Financier & Sharebroker
Migrating to Australia with his parents from Ireland, in 1866 at the age of thirteen Fleming began a lifelong association with the doyen of Melbourne stockbrokers – “JB Were & Son” the firm founded in 1839 by the enterprising Jonathan Binns Were (St. Andrew’s Churchyard Cemetery); Were’s son-in-law Sherbourne Sheppard (q.v.) was an old family member of the Fleming’s. In 1881 Fleming left the firm and took a seat on the original Melbourne Stock Exchange founded by H Byron Moore (q.v.) an association that lasted for over forty-five years of daily operating in the ‘call’ room; he witnessed many stirring events including the feverish excitement of the speculative gold-mining days; the meteoric rise of the Broken Hill silver-lead mines; the speculative land boom days and subsequent disastrous financial crash in the 1890s; and the shift towards investing in safe Government securities in the 1900s.

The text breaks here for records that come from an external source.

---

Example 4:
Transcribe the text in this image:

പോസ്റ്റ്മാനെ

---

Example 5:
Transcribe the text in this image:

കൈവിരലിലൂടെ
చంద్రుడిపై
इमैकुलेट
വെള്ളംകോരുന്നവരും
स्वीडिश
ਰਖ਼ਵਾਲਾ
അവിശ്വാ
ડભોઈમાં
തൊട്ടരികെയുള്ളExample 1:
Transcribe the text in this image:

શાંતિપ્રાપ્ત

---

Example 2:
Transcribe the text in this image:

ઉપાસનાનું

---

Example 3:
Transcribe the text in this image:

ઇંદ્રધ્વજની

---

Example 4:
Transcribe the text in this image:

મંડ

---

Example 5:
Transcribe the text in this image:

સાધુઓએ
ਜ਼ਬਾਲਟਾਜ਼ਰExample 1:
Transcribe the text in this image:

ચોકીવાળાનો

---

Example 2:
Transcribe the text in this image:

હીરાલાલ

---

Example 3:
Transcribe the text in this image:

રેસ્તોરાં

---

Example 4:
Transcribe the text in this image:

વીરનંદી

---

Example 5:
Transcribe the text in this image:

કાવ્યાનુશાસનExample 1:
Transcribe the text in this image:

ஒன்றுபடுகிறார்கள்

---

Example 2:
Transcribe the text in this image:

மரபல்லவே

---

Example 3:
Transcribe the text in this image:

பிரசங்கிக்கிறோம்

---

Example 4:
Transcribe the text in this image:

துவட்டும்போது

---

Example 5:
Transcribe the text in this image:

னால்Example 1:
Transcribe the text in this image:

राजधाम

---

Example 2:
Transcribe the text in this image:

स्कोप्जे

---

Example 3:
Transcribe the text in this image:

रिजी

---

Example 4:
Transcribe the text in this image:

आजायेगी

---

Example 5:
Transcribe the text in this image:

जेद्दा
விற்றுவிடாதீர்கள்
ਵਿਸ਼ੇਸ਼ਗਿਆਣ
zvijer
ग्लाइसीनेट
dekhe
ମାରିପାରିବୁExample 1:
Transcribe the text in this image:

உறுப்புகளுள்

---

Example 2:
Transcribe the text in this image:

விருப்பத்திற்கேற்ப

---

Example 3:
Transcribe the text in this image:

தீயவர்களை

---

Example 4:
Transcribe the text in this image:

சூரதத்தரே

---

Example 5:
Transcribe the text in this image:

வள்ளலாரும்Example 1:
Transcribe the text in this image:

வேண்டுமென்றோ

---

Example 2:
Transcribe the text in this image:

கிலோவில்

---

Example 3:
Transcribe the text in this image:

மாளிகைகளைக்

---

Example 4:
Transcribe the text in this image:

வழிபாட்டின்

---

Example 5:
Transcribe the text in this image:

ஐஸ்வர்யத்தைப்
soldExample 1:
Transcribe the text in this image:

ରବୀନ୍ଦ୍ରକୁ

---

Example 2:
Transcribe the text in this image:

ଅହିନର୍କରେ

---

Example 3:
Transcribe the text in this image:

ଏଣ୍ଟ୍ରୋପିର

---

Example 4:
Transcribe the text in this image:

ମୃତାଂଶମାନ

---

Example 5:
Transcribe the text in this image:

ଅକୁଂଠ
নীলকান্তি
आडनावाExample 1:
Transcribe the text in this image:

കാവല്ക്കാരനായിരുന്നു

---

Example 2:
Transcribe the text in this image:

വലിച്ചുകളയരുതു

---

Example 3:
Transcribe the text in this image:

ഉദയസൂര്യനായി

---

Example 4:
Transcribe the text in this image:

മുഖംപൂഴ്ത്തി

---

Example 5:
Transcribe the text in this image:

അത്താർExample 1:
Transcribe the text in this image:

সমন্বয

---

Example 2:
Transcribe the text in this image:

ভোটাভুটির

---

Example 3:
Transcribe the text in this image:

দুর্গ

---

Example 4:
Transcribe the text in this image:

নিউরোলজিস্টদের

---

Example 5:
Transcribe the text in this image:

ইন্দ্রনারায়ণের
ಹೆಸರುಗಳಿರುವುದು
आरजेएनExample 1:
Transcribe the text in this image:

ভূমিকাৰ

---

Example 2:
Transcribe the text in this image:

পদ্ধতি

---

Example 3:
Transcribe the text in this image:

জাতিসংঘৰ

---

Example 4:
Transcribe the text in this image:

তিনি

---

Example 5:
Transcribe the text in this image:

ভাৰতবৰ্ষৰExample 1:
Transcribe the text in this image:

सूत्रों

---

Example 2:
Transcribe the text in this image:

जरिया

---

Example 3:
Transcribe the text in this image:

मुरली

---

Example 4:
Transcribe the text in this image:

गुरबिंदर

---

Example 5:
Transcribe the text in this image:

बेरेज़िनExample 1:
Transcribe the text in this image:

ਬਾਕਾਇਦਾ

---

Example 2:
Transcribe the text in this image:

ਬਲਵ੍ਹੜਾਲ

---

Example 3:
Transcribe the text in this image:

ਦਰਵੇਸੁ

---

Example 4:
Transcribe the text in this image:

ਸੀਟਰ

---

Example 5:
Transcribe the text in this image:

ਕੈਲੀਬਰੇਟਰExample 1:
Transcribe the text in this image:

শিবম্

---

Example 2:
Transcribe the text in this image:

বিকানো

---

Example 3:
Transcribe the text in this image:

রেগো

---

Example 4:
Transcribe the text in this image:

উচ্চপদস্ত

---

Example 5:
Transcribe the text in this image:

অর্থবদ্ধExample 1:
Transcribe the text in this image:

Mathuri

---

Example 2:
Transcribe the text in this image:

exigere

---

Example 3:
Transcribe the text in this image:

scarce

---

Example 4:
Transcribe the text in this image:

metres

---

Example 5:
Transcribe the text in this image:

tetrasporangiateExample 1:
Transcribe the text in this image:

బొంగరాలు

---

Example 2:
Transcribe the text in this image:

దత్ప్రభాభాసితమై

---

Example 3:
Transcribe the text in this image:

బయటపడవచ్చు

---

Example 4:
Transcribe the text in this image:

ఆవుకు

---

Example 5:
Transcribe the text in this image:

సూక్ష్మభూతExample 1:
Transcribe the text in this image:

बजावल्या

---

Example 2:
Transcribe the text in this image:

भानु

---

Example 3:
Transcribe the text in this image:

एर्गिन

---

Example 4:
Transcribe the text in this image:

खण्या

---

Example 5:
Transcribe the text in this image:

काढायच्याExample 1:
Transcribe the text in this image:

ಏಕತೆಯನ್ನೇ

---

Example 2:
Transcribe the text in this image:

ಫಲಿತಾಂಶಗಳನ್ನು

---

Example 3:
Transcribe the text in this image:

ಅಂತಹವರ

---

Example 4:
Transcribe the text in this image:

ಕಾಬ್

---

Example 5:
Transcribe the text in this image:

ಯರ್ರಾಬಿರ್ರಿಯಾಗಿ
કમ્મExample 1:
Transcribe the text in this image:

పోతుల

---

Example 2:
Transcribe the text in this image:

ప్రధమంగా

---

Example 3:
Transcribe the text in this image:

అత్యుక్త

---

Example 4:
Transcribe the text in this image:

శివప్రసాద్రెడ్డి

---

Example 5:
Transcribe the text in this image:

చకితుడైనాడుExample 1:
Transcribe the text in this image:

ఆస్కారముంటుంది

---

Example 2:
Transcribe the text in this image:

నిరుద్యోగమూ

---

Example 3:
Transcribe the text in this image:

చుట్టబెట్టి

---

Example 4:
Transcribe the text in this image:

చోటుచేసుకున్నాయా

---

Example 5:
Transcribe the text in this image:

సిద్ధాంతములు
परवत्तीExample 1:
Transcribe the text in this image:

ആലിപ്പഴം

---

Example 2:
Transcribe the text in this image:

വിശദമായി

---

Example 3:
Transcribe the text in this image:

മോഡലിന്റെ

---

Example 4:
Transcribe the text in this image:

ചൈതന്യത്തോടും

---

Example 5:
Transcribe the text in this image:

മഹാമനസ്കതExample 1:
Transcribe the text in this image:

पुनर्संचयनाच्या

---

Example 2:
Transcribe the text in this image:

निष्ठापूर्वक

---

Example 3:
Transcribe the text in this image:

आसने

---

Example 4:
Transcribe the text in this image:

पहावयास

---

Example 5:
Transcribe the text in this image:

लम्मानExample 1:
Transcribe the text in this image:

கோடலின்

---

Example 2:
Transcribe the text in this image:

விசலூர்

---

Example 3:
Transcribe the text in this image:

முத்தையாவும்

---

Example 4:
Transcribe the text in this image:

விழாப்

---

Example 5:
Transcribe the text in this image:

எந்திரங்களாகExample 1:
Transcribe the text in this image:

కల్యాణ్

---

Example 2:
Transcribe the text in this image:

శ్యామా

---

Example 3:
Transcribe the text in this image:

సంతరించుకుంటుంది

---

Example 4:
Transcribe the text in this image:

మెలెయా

In 1888, Fleming re-joined “JB Were & Son” and was made a Partner (1888-1916) and later Senior Partner (1916-26) responsible for all dealing on behalf of the firm; it was said he effected the largest single transaction of shares ever recorded, selling 15,000 “Melbourne Tramway Co” shares at £8-15-6 totalling some £130,000. Recognised as one of the most skilled operators in the ‘room’, two years before his death he was still an active member of the Stock Exchange attending his office regularly in the morning “as hale and hearty as any man…his brain having lost none of its nimbleness”; he often spoke of the boom in Bendigo and Ballarat mining stocks of the 1870’s and mines such as the “Great Extended Hustlers” which produced over £3 million worth of gold paying out some £500,000 in dividends.
In failing health during his final year, Fleming died on 7 May 1926 aged 72 and resided Manhattan – 121 Brighton Road, St. Kilda.
The Age 8 May 1926.
The Argus 8 May 1926.
“The House of Were: 1839 – 1954” (1954).